Good luck.  I hope this helps.

----------

## depontius

 *BeastOfBurden wrote:*   

> 
> 
> Old way: initrd-2.6.12-gentoo-r6
> 
> New way: initramfs-x86-2.6.12-gentoo-r6
> ...

 

This is news. I remember a while back on the kernel list hearing about "early userspace" and intramfs, and how it was the way of the future. To be honest, other than the format, I don't fully understand the differences between initramfs and initrd. But it sounds like it's here. I haven't gotten around to building a 2.6.12 kernel yet. Does anyone know if anything special needs to be done for this? I normally just start from my old .config.

----------

## Maheriano

He's right about the naming, I built it last night and it's working fine. There aren't any other differences that I noticed, just that I can't boot into the X server but that seems to be something independent of the naming.

----------

## gmtl3

I stumbled across this topic looking for genkernel and busybox.  Thanks for the note on the naming changes, as I'd missed that too.

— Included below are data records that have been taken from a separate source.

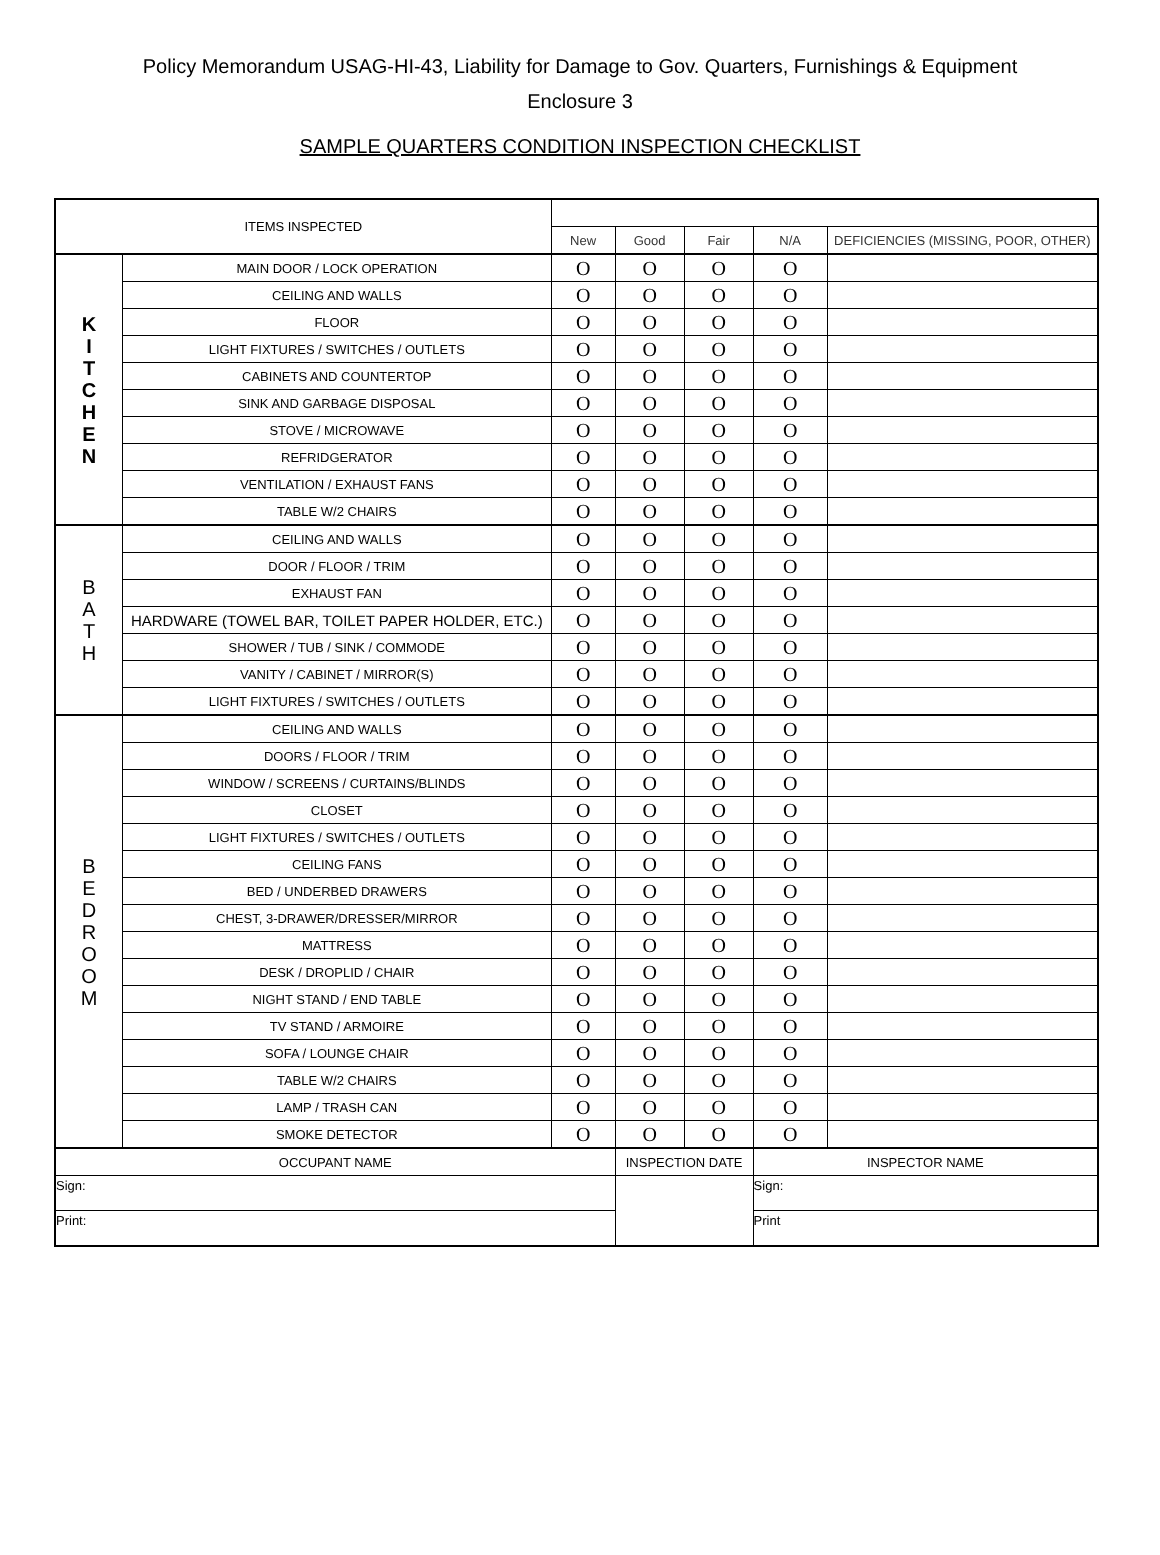Policy Memorandum USAG-HI-43, Liability for Damage to Gov. Quarters, Furnishings & Equipment
Enclosure 3
SAMPLE QUARTERS CONDITION INSPECTION CHECKLIST
| ITEMS INSPECTED | | | | | | |
| --- | --- | --- | --- | --- | --- | --- |
| | | New | Good | Fair | N/A | DEFICIENCIES (MISSING, POOR, OTHER) |
| K I T C H E N | MAIN DOOR / LOCK OPERATION | O | O | O | O | |
| | CEILING AND WALLS | O | O | O | O | |
| | FLOOR | O | O | O | O | |
| | LIGHT FIXTURES / SWITCHES / OUTLETS | O | O | O | O | |
| | CABINETS AND COUNTERTOP | O | O | O | O | |
| | SINK AND GARBAGE DISPOSAL | O | O | O | O | |
| | STOVE / MICROWAVE | O | O | O | O | |
| | REFRIDGERATOR | O | O | O | O | |
| | VENTILATION / EXHAUST FANS | O | O | O | O | |
| | TABLE W/2 CHAIRS | O | O | O | O | |
| B A T H | CEILING AND WALLS | O | O | O | O | |
| | DOOR / FLOOR / TRIM | O | O | O | O | |
| | EXHAUST FAN | O | O | O | O | |
| | HARDWARE (TOWEL BAR, TOILET PAPER HOLDER, ETC.) | O | O | O | O | |
| | SHOWER / TUB / SINK / COMMODE | O | O | O | O | |
| | VANITY / CABINET / MIRROR(S) | O | O | O | O | |
| | LIGHT FIXTURES / SWITCHES / OUTLETS | O | O | O | O | |
| B E D R O O M | CEILING AND WALLS | O | O | O | O | |
| | DOORS / FLOOR / TRIM | O | O | O | O | |
| | WINDOW / SCREENS / CURTAINS/BLINDS | O | O | O | O | |
| | CLOSET | O | O | O | O | |
| | LIGHT FIXTURES / SWITCHES / OUTLETS | O | O | O | O | |
| | CEILING FANS | O | O | O | O | |
| | BED / UNDERBED DRAWERS | O | O | O | O | |
| | CHEST, 3-DRAWER/DRESSER/MIRROR | O | O | O | O | |
| | MATTRESS | O | O | O | O | |
| | DESK / DROPLID / CHAIR | O | O | O | O | |
| | NIGHT STAND / END TABLE | O | O | O | O | |
| | TV STAND / ARMOIRE | O | O | O | O | |
| | SOFA / LOUNGE CHAIR | O | O | O | O | |
| | TABLE W/2 CHAIRS | O | O | O | O | |
| | LAMP / TRASH CAN | O | O | O | O | |
| | SMOKE DETECTOR | O | O | O | O | |
| OCCUPANT NAME | | | INSPECTION DATE | | INSPECTOR NAME | |
| Sign: | | | | | Sign: | |
| Print: | | | | | Print | |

However, why is there all these busybox entries in the genkernel output now (or is that not new)?  I'm not aware of needing any buxybox stuff.  What's it doing?

Thanks,

----------

## depontius

My understanding is that initramfs is supposed to be "early userspace", and as such is supposed to be a more robust environment than an initrd. I would guess that busybox is part of that increased capability.

I recently had a stick of memory go bad in the kids' computer. Last night I got the replacement installed, ran memtest86+ for a while, then trotted out the big guns... gcc. (Good job Crucial, for a prompt and no-hassle replacement.) I haven't had much time to play, but my first attempt to boot the new 2.6.12 kernel failed. I need to look harder at the grub line - it complained about finding the root device, so I probably messed something up.

Do you use an initramfs just like an initrd?

----------

## Maheriano

 *depontius wrote:*   

> My understanding is that initramfs is supposed to be "early userspace", and as such is supposed to be a more robust environment than an initrd. I would guess that busybox is part of that increased capability.
> 
> I recently had a stick of memory go bad in the kids' computer. Last night I got the replacement installed, ran memtest86+ for a while, then trotted out the big guns... gcc. (Good job Crucial, for a prompt and no-hassle replacement.) I haven't had much time to play, but my first attempt to boot the new 2.6.12 kernel failed. I need to look harder at the grub line - it complained about finding the root device, so I probably messed something up.
> 
> Do you use an initramfs just like an initrd?

 

Ya when I recompiled my kernel and tried to boot it, it failed. You just swap out the initrd name and swap in initramfs. Be careful though, the whole name is different, the new names of the kernel and init contain the architecture as well.

----------

## wolfden

Wow, thanks that helped

mine were

initramfs-genkernel-x86-2.6.12-gentoo-r6

kernel-genkernel-x86-2.6.12-gentoo-r6

----------